Wanita cantik itu menoleh sekilas dan menyunggingkan senyum. Inno menarik kursi lalu duduk di tempat biasanya sambil mengamati sang istri yang menuang lemon green tea favoritenya.

"Kamu kok sudah main cantik saja sih, kapan mandinya?" tanyanya sambil bertopang dagu. Amelia lantas duduk di samping Inno sembari menyodorkan cangkir berisi lemon green tea di hadapan suaminya tersebut.

"Grazie, Sayang," ucap Inno berterima kasih.

"Ck, memangnya kalau belum mandi nggak cantik, Mas?"

"Ya nggak gitu, kan pasti berantakan lah kalau belum mandi. Apalagi, semalam jadi korban uyel-uyelan aku, coba lihat wangi nggak?" katanya sambil tersenyum jahil dan mencondongkan wajah tampannya lebih mendekat ke arah sang istri sehingga wajah mereka hampir tak berjarak.

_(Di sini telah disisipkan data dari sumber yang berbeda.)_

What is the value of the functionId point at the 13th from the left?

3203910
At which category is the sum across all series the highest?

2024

"Assalamu'alaikum!" Suara salam dari arah pintu samping carport, yang menghubungkan ke arah ruang keluarga dan ruang makan, menginterupsi keduanya.

Rupanya, kedua orang tua Inno pulang dari jogging.

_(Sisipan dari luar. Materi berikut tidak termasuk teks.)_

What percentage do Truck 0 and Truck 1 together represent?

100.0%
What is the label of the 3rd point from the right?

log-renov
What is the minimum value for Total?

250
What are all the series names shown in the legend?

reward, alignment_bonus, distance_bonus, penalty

"Hiss, ayah ganggu saja," gumam Inno lirih yang dibalas tawa kecil istrinya.

"Kasihan, nggak jadi," ledek Amelia yang mendapatkan lirikan dingin dari sang suami.

Lalu, dia bangkit dan melangkah ke dapur, membuat secangkir coffee latte untuk suaminya juga kopi hitam untuk ayah mertuanya. Laki-laki tampan dengan rambut coklat itu kembali bertopang dagu, dengan mata masih terlihat sangat mengantuk.

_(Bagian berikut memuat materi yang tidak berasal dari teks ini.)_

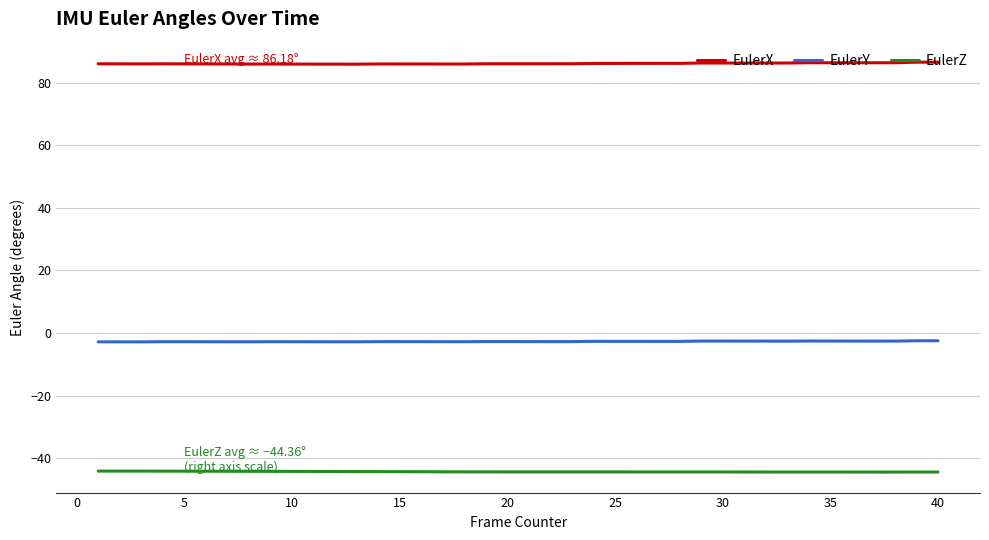

List the series in order of their peak value, lowest first.

EulerZ, EulerY, EulerX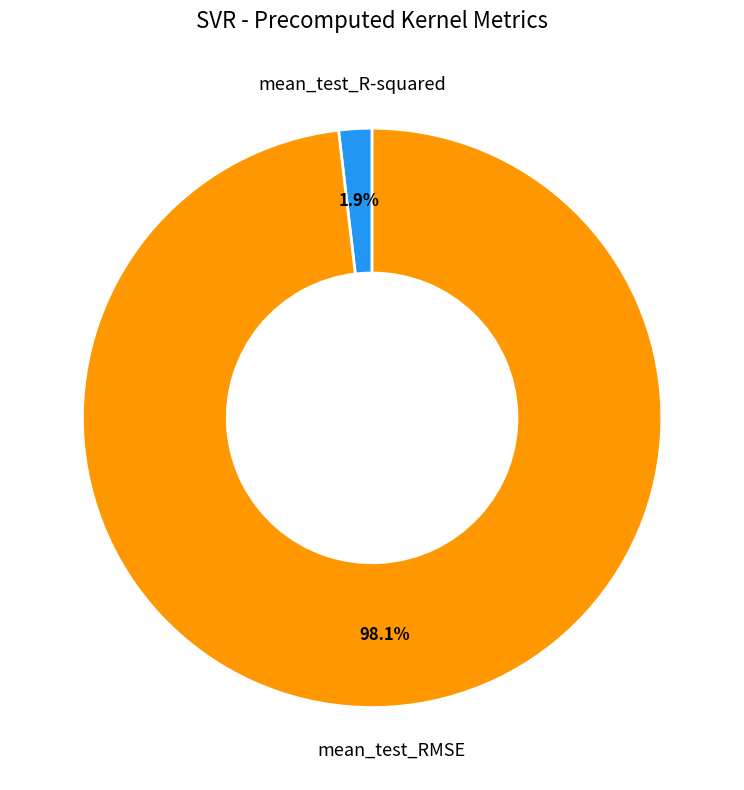

Is there any slice that represents more than half of the pie?

Yes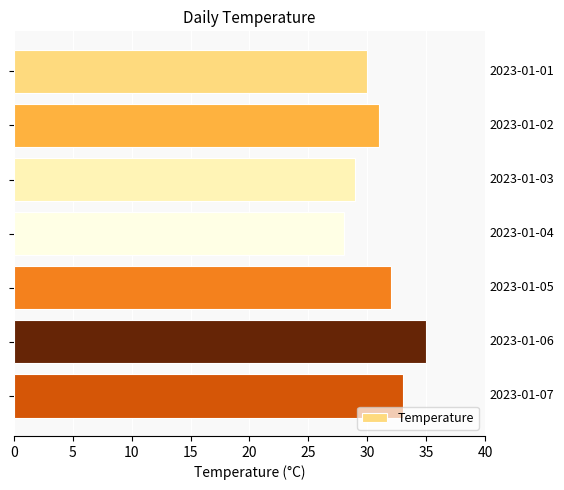

What is the sum of all values?

218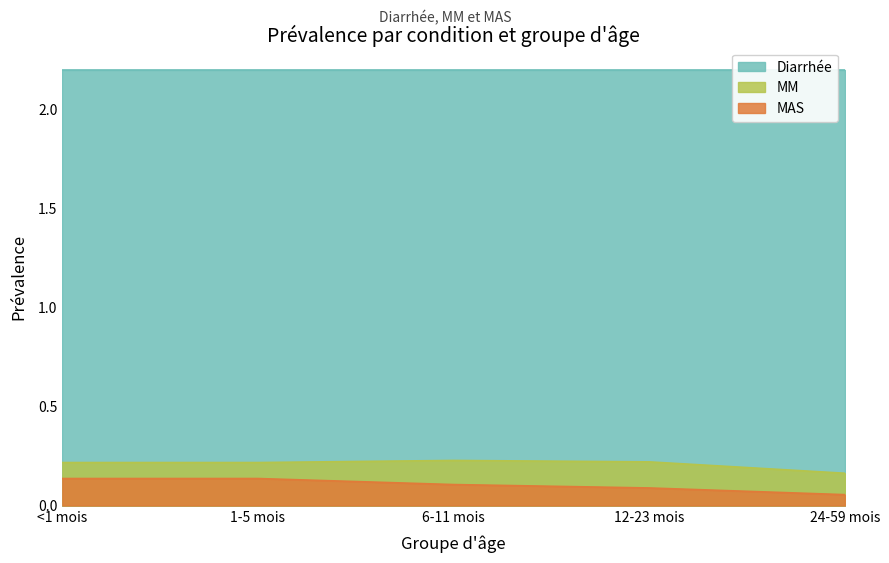

What is the sum of the MM values at <1 mois and 24-59 mois?

0.4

"Wa'alaikumsalam warrahmatullah. Selamat pagi, Ayah, Ibu," sapa Inno begitu melihat kedua orang tuanya mendekat, setelah mencuci tangan mereka di wastafel.

"Pagi, Nak. Pasti begadang lagi ya, kelihatan ngantuk begitu?"

"Iya, Yah, lagi banyak kerjaan," jawab Inno lalu menyesap teh hangat yang beraroma lemon itu.

Amelia yang keluar dari arah dapur berjalan mendekat dan meletakkan dua cangkir kopi di hadapan masing-masing kedua laki-laki beda usia itu.

"Terima kasih, Nak. Jaga kesehatan kalian berdua, kalau nggak perlu banget kurangi begadang." Nasehat Pak Hendri ketika memperhatikan anak dan menantunya yang terlihat sama-sama lelah.

Inno hanya tersenyum simpul sambil menggaruk kepalanya yang tidak gatal.

Melihat itu, Amelia juga tersipu malu.